Only the lines from the one containing "կաշխատի, իսկ" through the end of the listing are to be repeated, exactly and without pictures.
════════
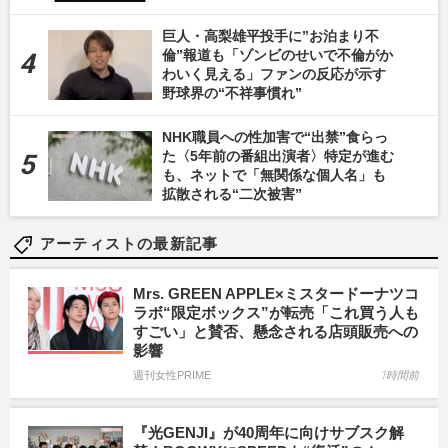
巨人・高梨雄平投手に”お泊まり不
倫”報道も「ゾンビのせいで不倫がか
わいく見える」ファンの反応が示す
野球界の“不祥事慣れ”
NHK職員への性加害で“出禁”食らっ
た〈5年前の番組出演者〉特定が進む
も、ネットで「無関係な個人名」も
拡散される“二次被害”
アーティストの最新記事
Mrs. GREEN APPLE×ミスタードーナツコ
ラボ“限定ボックス”が転売「これ買う人も
すごい」と賛否、懸念される店頭販売への
影響
週刊女性PRIME
1時間前
『光GENJI』が40周年に向けサブスク解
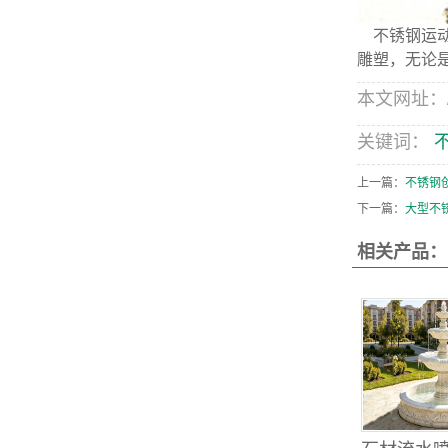
不锈钢运动
雕塑，无论
本文网址：/pro
关键词：
上一篇：
不锈钢
下一篇：
大型不
相关产品：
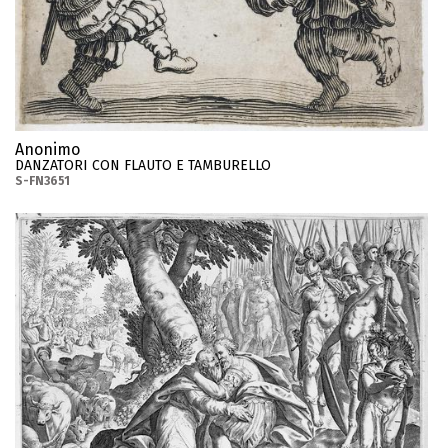
Anonimo
DANZATORI CON FLAUTO E TAMBURELLO
S-FN3651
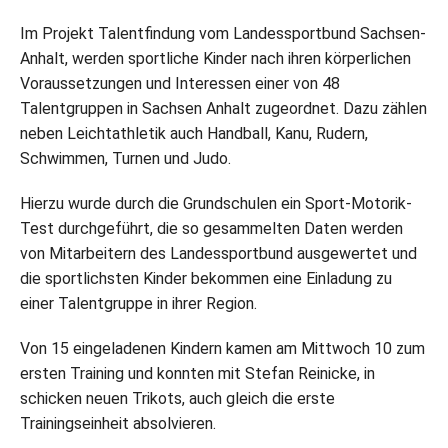
Im Projekt Talentfindung vom Landessportbund Sachsen-
Anhalt, werden sportliche Kinder nach ihren körperlichen
Voraussetzungen und Interessen einer von 48
Talentgruppen in Sachsen Anhalt zugeordnet. Dazu zählen
neben Leichtathletik auch Handball, Kanu, Rudern,
Schwimmen, Turnen und Judo.
Hierzu wurde durch die Grundschulen ein Sport-Motorik-
Test durchgeführt, die so gesammelten Daten werden
von Mitarbeitern des Landessportbund ausgewertet und
die sportlichsten Kinder bekommen eine Einladung zu
einer Talentgruppe in ihrer Region.
Von 15 eingeladenen Kindern kamen am Mittwoch 10 zum
ersten Training und konnten mit Stefan Reinicke, in
schicken neuen Trikots, auch gleich die erste
Trainingseinheit absolvieren.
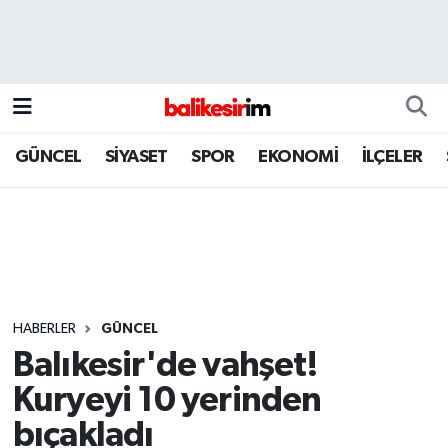
GÜNCEL
SİYASET
SPOR
EKONOMİ
İLÇELER
HABERLER
GÜNCEL
Balıkesir'de vahşet!
Kuryeyi 10 yerinden
bıçakladı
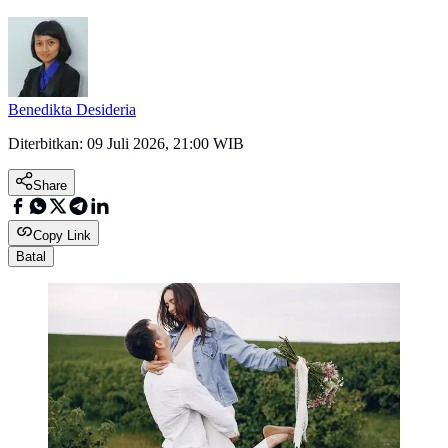
Benedikta Desideria
Diterbitkan:
09 Juli 2026, 21:00 WIB
Share
Copy Link
Batal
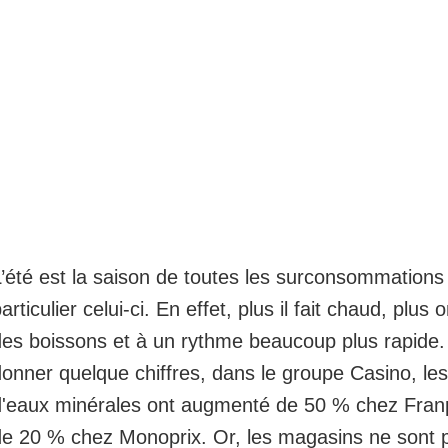
’été est la saison de toutes les surconsommations
articulier celui-ci. En effet, plus il fait chaud, pl
des boissons et à un rythme beaucoup plus rapide.
onner quelque chiffres, dans le groupe Casino, le
d'eaux minérales ont augmenté de 50 % chez Franpr
de 20 % chez Monoprix. Or, les magasins ne sont 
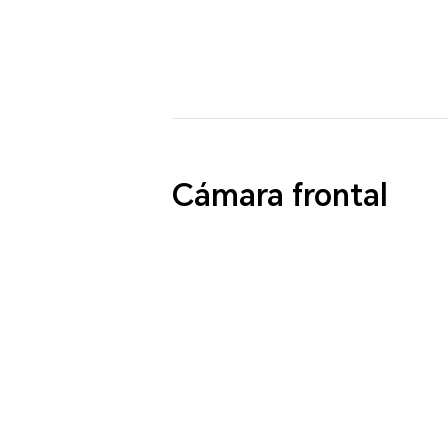
Cámara frontal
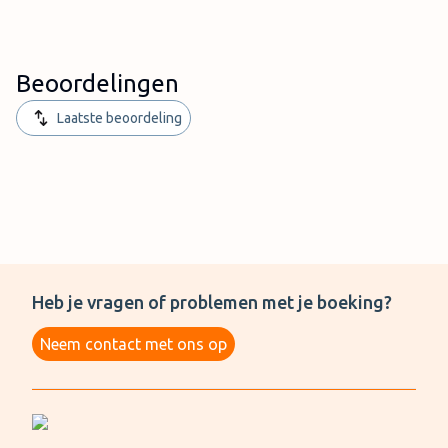
Beoordelingen
Laatste beoordeling
Heb je vragen of problemen met je boeking?
Neem contact met ons op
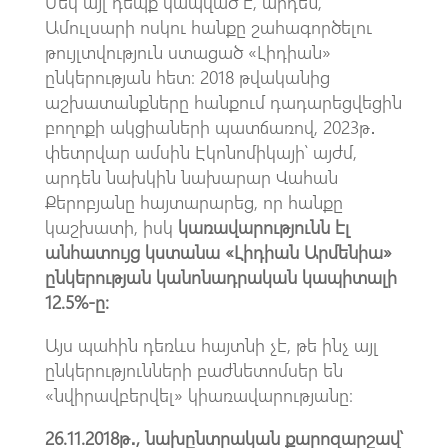
Մեկ այլ դեպք կապված է, արդեն,
Ամուլսարի ոսկու հանքը շահագործելու
թույլտվություն ստացած «Լիդիան»
ընկերության հետ։ 2018 թվականից
աշխատանքները հանքում դադարեցվեցին
բողոքի ակցիաների պատճառով, 2023թ․
փետրվար ամսին Էկոնոմիկայի՝ այժմ,
արդեն նախկին նախարար Վահան
Քերոբյանը հայտարարեց, որ հանքը
կաշխատի, իսկ
կառավարությունն էլ
անհատույց կստանա «Լիդիան Արմենիա»
ընկերության կանոնադրական կապիտալի
12.5%-ը:
Այս պահին դեռևս հայտնի չէ, թե ինչ այլ
ընկերությունների բաժնետոմսեր են
«նվիրավբերվել» կիառավարությանը։
26.11.2018թ․, նախընտրական քարոզարշավ՝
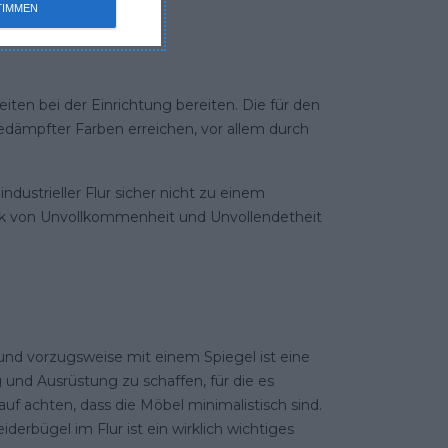
TIMMEN
iten bei der Einrichtung bereiten. Die für den
 gedämpfter Farben erreichen, vor allem durch
ndustrieller Flur sicher nicht zu einem
druck von Unvollkommenheit und Unvollendetheit
 und vorzugsweise mit einem Spiegel ist eine
 und Ausrüstung zu schaffen, für die es
auf achten, dass die Möbel minimalistisch sind.
iderbügel im Flur ist ein wirklich wichtiges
════════
# [Exercise result]
կաշխատի, իսկ
կառավարությունն էլ
անհատույց կստանա «Լիդիան Արմենիա»
ընկերության կանոնադրական կապիտալի
12.5%-ը:
Այս պահին դեռևս հայտնի չէ, թե ինչ այլ
ընկերությունների բաժնետոմսեր են
«նվիրավբերվել» կիառավարությանը։
26.11.2018թ․, նախընտրական քարոզարշավ՝
TIMMEN
iten bei der Einrichtung bereiten. Die für den
 gedämpfter Farben erreichen, vor allem durch
ndustrieller Flur sicher nicht zu einem
druck von Unvollkommenheit und Unvollendetheit
 und vorzugsweise mit einem Spiegel ist eine
 und Ausrüstung zu schaffen, für die es
auf achten, dass die Möbel minimalistisch sind.
iderbügel im Flur ist ein wirklich wichtiges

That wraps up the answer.